TEXT FOR ANALYSIS -
═══

Why Purpose is So Important

Whitney HoustonWhitney Houston (Image via RottenTomatoes.com)

I write a lot about the value of purpose for baby boomers and why it is so important–especially as we "retire"–move on–or think about it.  Without a title, platform, identity associated with a position, people often feel lost and lonely.  They often don't have a reason to get up in the morning.  As I said in a previous blog, baby boomers need to be concerned about purpose because the statistical trend is not positive.  The rate of divorce, suicide, and substance abuse are on the rise for boomers and the rate is higher than the normal rate which is too high!

But I can't stop thinking about the loss of Whitney Houston.  It was common knowledge that she struggled with drug abuse, but you never want to see it end such as this.

In our society, it is so easy to idolize celebrities because of their beauty, wealth, or talent.  We think they have life made in the shade because of how they might be able to buy whatever they need when they need it.  Even if that includes people to hire to make their life easy. 

If this is the case, then why do so many celebrities seem to have no purpose?  Why is substance abuse so common among people who seem to have it all?  Eckhart Tolle, author of the books The Power of Now and A New Earth calls this "numbing."  Anything we do that numbs us (i.e drinking, drugs, overeating, undereating, watching too much television, video games, gambling) takes us away from our present state is not a good thing. 

Houston is just another casualty and there have been too many recently:  Michael Jackson, Heath Ledger, Amy Winehouse, …

While there are no conclusive answers, I have many questions:

  • Not enough of a purpose?
  • Feel as if there is not meaning to life?
  • Too much time on their hands?
  • Too many people enabling their worst habits?
  • Too high of expectations for the person to live up to?
  • Loss of a talent so they are not what they used to be?
  • Aging in a society that expects you not to age?
  • Living in the spotlight and can't escape?
  • A combination of some or all of these factors?

I think this reinforces the power of purpose and being grounded.  We need to be who we are and grateful for where we are this very moment. 

Instead of thinking that 60 is the new 40 and 50 is the new 30, what is wrong with being a happy and healthy 50 or 60? 

Lots of younger people clearly are not happy or healthy.

This makes me sad.  Meaning matters.

═══

QUESTIONS TO ANSWER -
1. Reproduce a passage of the blog post on purpose verbatim, starting at the words "While there are" and ending after the words "on their hands?".
2. Answer these questions from the blog post on purpose:
(a) Which three rates does it say are on the rise for baby boomers?
(b) What term does Eckhart Tolle use for such things as drinking, drugs and gambling?
(c) Which three people are named as recent casualties besides Houston?
Rely solely on the blog post on purpose and disregard the listing.

Camera pose estimation data:
═══

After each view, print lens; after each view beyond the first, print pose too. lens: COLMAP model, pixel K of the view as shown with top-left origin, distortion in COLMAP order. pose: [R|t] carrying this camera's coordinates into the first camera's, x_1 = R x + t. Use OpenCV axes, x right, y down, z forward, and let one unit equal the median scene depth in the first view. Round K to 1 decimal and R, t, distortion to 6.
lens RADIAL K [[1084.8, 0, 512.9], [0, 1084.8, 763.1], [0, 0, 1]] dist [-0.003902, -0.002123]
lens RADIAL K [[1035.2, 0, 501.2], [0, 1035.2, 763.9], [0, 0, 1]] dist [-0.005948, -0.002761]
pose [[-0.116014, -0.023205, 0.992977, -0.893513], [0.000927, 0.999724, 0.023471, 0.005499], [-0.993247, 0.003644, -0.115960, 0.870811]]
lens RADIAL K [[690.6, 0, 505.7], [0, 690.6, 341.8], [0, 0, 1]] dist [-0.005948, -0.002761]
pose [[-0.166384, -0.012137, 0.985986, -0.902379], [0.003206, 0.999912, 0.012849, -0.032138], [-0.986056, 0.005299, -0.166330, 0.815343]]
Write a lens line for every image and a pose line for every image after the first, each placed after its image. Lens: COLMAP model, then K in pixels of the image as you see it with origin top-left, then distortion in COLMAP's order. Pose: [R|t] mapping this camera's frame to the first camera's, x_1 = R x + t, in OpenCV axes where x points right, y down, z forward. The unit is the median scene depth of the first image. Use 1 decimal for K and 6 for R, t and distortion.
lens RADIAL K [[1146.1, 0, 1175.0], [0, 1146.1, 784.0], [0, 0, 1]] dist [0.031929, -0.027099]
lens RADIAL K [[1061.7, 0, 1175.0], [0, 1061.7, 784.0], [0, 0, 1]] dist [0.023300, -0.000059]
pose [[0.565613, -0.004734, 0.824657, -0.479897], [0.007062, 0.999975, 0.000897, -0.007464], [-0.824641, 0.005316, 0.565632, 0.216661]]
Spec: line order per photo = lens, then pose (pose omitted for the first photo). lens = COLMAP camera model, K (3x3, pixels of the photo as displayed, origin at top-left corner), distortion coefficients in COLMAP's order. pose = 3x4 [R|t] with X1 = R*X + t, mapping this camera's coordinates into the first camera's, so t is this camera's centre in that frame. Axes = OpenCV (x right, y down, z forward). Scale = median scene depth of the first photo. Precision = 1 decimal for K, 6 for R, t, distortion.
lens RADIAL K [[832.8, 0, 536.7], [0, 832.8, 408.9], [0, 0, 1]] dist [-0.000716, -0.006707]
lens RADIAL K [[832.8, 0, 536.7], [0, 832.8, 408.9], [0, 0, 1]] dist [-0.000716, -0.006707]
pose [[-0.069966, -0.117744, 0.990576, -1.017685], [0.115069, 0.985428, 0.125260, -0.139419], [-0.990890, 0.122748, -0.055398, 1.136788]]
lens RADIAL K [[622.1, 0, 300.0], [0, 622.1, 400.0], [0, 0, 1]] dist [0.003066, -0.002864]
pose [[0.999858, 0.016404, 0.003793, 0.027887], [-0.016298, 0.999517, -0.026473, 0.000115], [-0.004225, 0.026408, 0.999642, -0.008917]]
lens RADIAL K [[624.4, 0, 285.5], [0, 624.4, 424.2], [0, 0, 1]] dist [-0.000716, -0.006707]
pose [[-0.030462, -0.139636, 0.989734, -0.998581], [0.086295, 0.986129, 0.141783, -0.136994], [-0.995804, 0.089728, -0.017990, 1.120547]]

═══

TASK RESULTS -
1.
While there are no conclusive answers, I have many questions:

  • Not enough of a purpose?
  • Feel as if there is not meaning to life?
  • Too much time on their hands?

2.
(a) The rates of divorce, suicide, and substance abuse.
(b) "Numbing."
(c) Michael Jackson, Heath Ledger, and Amy Winehouse.